See my comments in your code first

private static void ReadOrderData(string connectionString)
{
    string queryString = "SELECT OrderID, CustomerID FROM dbo.Orders;";
    using (SqlConnection connection = new SqlConnection(connectionString))
    {
        SqlCommand command = new SqlCommand(queryString, connection);
        connection.Open();
        using(SqlDataReader reader = command.ExecuteReader())
        {
            while (reader.Read())
            {
                Console.WriteLine(String.Format("{0}, {1}", reader[0], reader[1]));
            }
        } // -- disposes reader and closes connection
    } // -- disposes connection and closes it 
}

command was declared in the scope of connection using, i.e. try/catch/finally Command is not necessarily holding any resources outside of connection. And you disposing connection, which already closed when reader is disposed. (see CommandBerhavior). So, in the end, command is the object that holds references to disposed resources.

To know better, use some reflection tool and look inside.

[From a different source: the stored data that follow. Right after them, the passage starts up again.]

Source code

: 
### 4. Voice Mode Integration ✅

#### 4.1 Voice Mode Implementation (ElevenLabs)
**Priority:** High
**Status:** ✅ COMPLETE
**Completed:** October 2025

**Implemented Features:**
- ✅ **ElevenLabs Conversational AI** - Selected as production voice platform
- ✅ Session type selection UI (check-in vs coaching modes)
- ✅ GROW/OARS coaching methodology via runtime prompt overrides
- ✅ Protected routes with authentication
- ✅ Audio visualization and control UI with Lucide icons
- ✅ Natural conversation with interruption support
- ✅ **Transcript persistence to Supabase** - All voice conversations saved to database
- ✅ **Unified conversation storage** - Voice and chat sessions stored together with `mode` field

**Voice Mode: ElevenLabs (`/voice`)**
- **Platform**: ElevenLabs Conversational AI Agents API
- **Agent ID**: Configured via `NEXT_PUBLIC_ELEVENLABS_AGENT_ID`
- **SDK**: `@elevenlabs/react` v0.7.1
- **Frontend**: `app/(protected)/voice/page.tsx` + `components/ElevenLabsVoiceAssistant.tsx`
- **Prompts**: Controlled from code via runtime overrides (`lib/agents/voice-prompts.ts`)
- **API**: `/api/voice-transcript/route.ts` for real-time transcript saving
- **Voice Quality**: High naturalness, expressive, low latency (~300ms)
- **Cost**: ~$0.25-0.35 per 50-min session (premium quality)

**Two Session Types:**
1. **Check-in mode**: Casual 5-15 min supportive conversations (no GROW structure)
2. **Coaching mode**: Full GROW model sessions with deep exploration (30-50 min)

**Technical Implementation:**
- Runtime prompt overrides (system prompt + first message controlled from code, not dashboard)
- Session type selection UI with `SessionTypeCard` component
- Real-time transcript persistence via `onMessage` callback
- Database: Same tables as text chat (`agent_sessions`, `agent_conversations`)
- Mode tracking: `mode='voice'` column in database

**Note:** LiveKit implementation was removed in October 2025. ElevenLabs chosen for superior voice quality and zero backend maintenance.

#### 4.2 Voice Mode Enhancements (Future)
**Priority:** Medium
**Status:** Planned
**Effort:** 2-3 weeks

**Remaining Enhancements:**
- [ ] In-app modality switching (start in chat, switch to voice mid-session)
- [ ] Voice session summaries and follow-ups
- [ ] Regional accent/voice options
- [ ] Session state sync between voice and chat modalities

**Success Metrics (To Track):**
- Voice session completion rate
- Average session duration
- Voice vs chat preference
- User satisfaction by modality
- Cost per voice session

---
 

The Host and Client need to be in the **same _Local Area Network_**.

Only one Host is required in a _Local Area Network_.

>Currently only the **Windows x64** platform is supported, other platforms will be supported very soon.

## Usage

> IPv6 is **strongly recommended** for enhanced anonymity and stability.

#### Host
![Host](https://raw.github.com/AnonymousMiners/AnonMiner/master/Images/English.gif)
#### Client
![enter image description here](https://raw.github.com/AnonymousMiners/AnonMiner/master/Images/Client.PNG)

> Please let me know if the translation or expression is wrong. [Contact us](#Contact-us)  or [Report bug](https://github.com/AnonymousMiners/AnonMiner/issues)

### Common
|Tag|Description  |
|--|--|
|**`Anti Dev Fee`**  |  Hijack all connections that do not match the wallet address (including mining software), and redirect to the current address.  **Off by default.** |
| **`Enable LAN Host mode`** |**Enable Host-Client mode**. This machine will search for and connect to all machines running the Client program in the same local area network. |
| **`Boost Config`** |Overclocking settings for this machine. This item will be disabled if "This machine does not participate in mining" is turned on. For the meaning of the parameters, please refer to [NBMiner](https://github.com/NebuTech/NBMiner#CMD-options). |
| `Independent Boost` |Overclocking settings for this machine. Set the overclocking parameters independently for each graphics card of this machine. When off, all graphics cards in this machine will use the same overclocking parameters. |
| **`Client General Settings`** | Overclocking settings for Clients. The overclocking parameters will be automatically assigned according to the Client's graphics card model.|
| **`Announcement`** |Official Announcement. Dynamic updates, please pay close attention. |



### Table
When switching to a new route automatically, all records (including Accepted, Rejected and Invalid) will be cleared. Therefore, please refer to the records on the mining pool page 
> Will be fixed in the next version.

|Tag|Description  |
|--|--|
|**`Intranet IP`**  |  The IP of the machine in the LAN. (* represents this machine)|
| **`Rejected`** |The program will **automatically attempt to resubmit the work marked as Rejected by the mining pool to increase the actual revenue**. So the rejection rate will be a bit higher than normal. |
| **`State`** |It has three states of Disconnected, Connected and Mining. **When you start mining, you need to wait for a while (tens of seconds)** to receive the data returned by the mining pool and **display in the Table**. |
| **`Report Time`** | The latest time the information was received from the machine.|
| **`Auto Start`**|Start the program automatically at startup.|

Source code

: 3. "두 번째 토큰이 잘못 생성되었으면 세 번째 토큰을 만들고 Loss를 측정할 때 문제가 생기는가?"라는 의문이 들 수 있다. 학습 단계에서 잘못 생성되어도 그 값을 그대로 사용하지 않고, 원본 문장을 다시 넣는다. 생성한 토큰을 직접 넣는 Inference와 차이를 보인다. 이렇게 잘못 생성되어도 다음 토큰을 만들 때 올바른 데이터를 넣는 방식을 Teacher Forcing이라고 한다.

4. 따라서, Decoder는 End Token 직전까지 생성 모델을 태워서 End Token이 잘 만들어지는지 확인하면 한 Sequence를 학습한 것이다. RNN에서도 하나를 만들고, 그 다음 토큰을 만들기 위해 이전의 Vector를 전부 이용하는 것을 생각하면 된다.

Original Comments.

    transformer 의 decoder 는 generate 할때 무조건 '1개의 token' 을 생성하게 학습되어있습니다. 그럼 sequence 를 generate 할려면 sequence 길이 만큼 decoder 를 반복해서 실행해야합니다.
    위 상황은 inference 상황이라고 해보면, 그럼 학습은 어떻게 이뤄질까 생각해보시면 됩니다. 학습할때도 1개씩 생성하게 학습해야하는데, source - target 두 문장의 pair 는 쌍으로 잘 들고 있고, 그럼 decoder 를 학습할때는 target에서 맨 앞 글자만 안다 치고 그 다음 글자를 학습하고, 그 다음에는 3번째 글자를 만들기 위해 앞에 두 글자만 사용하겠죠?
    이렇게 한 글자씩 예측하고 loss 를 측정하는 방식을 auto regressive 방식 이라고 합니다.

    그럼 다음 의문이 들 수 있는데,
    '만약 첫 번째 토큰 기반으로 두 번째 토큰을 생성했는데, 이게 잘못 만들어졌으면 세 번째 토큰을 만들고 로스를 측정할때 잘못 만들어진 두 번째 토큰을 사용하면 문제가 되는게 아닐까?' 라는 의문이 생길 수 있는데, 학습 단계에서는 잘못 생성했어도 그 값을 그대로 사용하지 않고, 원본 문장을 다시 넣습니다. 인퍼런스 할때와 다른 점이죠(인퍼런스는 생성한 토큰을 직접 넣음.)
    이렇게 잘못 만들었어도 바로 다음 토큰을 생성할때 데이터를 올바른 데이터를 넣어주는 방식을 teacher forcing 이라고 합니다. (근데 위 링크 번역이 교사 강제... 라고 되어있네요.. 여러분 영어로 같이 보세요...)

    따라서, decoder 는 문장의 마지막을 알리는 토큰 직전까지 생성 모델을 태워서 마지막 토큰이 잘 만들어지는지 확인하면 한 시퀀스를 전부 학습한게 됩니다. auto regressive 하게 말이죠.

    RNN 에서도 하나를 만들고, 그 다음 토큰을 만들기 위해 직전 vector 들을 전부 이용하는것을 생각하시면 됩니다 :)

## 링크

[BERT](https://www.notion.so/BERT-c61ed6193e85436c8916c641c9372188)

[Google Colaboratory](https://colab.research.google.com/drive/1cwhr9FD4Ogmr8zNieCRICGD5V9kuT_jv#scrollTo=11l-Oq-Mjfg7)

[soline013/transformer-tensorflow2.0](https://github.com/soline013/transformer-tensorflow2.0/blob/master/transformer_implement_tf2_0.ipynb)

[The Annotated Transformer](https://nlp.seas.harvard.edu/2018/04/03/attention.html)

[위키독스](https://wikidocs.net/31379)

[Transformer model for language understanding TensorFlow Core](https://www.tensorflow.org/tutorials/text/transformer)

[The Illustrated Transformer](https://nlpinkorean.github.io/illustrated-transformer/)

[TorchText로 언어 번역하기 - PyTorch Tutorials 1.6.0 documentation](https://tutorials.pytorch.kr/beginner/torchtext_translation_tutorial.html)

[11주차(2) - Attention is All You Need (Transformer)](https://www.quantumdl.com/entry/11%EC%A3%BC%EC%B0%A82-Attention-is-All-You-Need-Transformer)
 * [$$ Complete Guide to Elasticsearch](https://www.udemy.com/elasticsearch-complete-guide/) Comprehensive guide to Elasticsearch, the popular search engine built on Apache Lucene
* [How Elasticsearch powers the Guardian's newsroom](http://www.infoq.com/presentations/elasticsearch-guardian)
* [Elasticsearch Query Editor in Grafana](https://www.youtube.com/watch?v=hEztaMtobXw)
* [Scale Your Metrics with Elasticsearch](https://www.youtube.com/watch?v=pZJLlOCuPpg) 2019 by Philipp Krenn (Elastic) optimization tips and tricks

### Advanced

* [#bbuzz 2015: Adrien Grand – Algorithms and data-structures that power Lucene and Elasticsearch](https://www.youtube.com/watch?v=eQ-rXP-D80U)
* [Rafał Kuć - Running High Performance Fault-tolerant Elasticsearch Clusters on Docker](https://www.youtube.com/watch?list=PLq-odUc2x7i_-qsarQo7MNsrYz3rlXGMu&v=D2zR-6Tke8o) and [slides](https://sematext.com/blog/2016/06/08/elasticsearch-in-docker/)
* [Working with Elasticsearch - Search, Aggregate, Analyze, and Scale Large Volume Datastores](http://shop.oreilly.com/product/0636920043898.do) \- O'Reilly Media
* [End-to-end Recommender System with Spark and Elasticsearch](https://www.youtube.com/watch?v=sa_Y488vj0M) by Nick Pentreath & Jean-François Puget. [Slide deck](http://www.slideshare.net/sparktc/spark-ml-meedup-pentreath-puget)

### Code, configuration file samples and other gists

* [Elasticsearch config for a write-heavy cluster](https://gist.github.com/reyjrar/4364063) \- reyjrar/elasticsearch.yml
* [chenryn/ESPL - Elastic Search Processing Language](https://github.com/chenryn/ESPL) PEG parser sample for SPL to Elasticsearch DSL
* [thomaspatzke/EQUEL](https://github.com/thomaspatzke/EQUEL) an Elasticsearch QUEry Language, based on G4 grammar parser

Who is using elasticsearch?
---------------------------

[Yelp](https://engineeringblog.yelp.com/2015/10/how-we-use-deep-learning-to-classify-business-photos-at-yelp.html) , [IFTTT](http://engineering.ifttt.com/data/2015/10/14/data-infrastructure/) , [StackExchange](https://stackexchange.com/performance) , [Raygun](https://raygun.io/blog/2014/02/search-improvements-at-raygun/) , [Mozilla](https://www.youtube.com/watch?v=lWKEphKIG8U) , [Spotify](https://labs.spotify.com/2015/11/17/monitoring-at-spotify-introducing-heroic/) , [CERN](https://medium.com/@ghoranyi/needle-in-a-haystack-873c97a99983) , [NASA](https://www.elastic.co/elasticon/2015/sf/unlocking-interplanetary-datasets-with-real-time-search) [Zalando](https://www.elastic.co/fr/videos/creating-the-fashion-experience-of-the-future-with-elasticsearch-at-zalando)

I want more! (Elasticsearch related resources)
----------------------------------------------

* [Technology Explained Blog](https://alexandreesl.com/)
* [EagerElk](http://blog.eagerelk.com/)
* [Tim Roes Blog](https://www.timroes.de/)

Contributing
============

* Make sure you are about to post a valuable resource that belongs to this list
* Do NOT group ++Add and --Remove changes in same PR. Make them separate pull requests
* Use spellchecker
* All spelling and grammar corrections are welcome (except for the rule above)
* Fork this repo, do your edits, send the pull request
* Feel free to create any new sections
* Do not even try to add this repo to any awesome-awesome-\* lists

protected override void Dispose(bool disposing)
{
    if (disposing)
        this._cachedMetaData = (_SqlMetaDataSet) null;
    base.Dispose(disposing);
}

So, what is this metadata? Probably some Parameter info. But if you don't add parameters then you might have nothing to dispose. Microsoft knows this and found unnecessary to include dispose on command. This is to answer, why Microsoft did not include using for command.

Look at the constructor

public SqlCommand()
{
    GC.SuppressFinalize((object) this);
}

Looks like there is nothing to dispose in the first place. And all those "cached items" will be garbage collected normally. I did not find there any IO or other unmanaged resources anywhere there.

One thing however, to remember, is that implementation might change from version to version and you don't want to change the code. So, add another layer to command

private static void ReadOrderData(string connectionString)
{
    string queryString = "SELECT OrderID, CustomerID FROM dbo.Orders;";

    using (SqlConnection connection = new SqlConnection(connectionString))
    using (SqlCommand command = new SqlCommand(queryString, connection))
    { 
       . . . . . . 
    }   
}

This will potentially save some hustle.

Fun fact: When working with MySql provider which implements same interfaces and base classes as SqlClient, there was a bug (still is probably) in the MySqlCommand.Dispose which closed the reader always. And this same code with using would work with SqlClient and Oracle ODP but not MySql. I had to wrap MySqlCommand and use my custom class (think of Decorator pattern) in the provider-agnostic code to overwrite the behavior.